Selon une source française proche de l’Elysée, la France a promis de coordonner son retrait avec la mission de l’ONU au Mali et la Mission de formation de l’Union européenne au Mali (EUTM), qui continueront de bénéficier d’un soutien aérien et médical français sur place, avant le transfert ultérieur de ces moyens.

 – « Game changer » –

« Le vrai +game changer+, c’est que du jour au lendemain les forces armées maliennes seront privées de notre appui aérien, ce qui pose un risque de vide sécuritaire », souligne cette source à l’AFP.

En pleine présidence française de l’Union européenne et à trois mois de l’élection présidentielle française, à laquelle Emmanuel Macron va sans doute se représenter, un retrait forcé du Mali où 48 soldats français ont été tués (53 au Sahel) constituerait un douloureux revers.

Paris compte toutefois poursuivre la lutte antijihadiste dans la région, où les mouvement affiliés à Al-Qaïda ou au groupe Etat islamique ont conservé un fort pouvoir de nuisance malgré l’élimination de nombreux chefs.

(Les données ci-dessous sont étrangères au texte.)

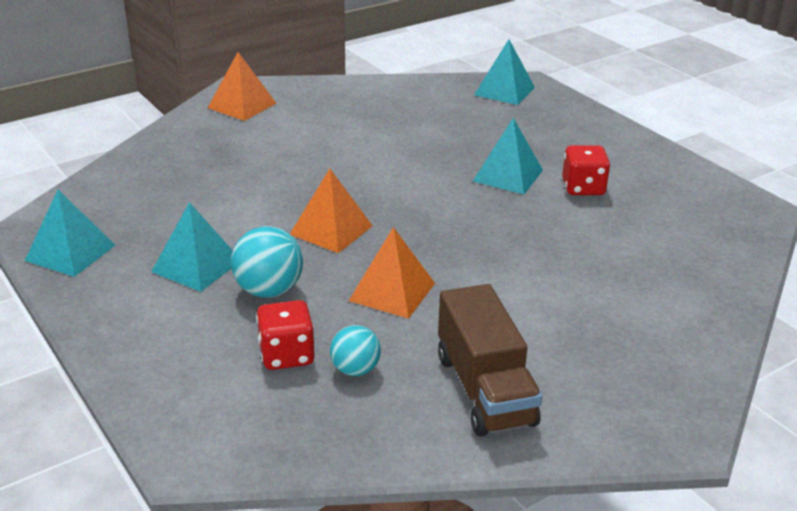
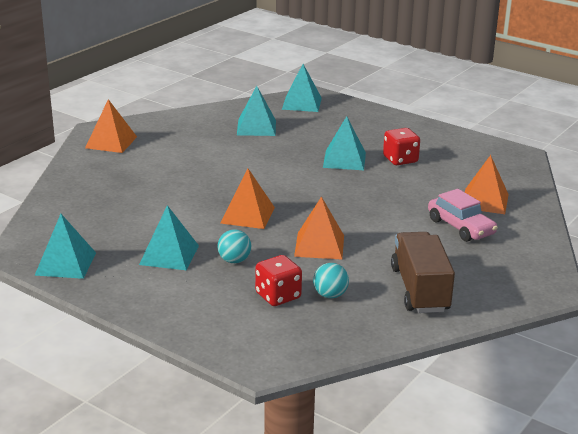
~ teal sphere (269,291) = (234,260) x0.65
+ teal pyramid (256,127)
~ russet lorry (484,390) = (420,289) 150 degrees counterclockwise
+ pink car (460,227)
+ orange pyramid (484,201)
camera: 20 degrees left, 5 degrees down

« Si les conditions ne sont plus réunies (…) pour qu’on puisse être en mesure d’agir au Mali, on continuera à combattre le terrorisme à côté avec les pays du Sahel qui sont eux tout à fait demandeurs », a souligné lundi le ministre des Affaires étrangères Jean-Yves Le Drian.

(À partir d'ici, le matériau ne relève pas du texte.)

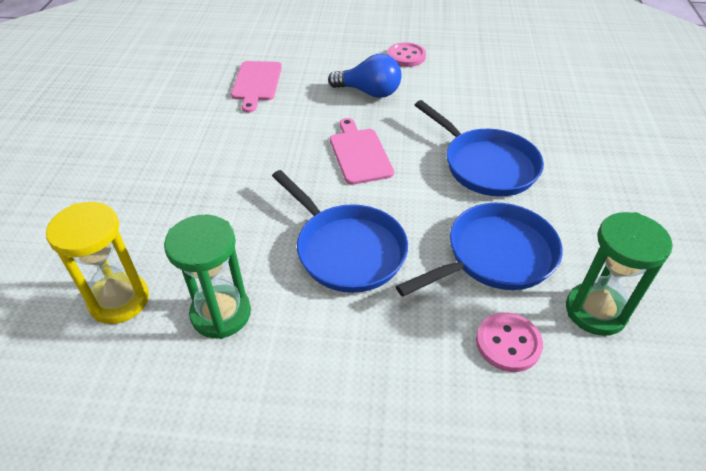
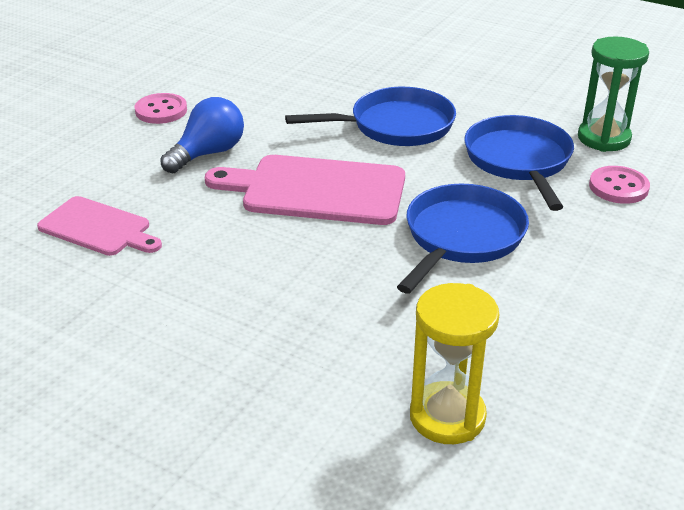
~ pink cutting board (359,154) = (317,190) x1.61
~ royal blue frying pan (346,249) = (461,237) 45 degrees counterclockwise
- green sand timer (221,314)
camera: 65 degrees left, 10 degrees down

Le Niger voisin, un des alliés régionaux les plus fiables et qui héberge déjà une base aérienne française, pourrait jouer un rôle important dans le nouveau dispositif. La ministre des Armées Florence Parly s’est rendue à Niamey début février pour s’entretenir avec le président nigérien Mohamed Bazoum.

Paris ambitionne par ailleurs de proposer ses services à d’autres pays d’Afrique de l’Ouest (Côte d’Ivoire, Sénégal, Bénin…) pour les aider à contrer la propagation du jihadisme vers le golfe de Guinée.

Trois attaques à la bombe artisanale la semaine dernière ont fait au moins 9 morts, dont un Français, dans le nord du Bénin. Samedi, la France a annoncé avoir éliminé au Burkina Faso voisin 40 jihadistes impliqués dans ces attentats.

L’enjeu des mois à venir sera de rendre moins visible la présence française au travers de « coopérations » renforcées, sans se substituer aux forces locales.

Paris devra également tirer les conséquences de ses ambitions stratégiques déçues au Mali, malgré d’indéniables victoires tactiques contre les groupes armés. Le pouvoir politique malien n’a jamais véritablement déployé les moyens nécessaires pour déployer son autorité et des services dans les zones semi-désertiques ratissées par les militaires de la force Barkhane. Et l’armée locale reste très fragile, malgré les efforts déployés pendant des années pour la former et l’aguerrir.

Dans les pays du Golfe, « il serait important d’apprendre des erreurs du Sahel, où des solutions contre-productives ont abouti à un désaveu des politiques sécuritaires des Etats et de l’intervention de leurs partenaires internationaux », estime ainsi Bakary Sambé, directeur régional du Timbuktu Institute.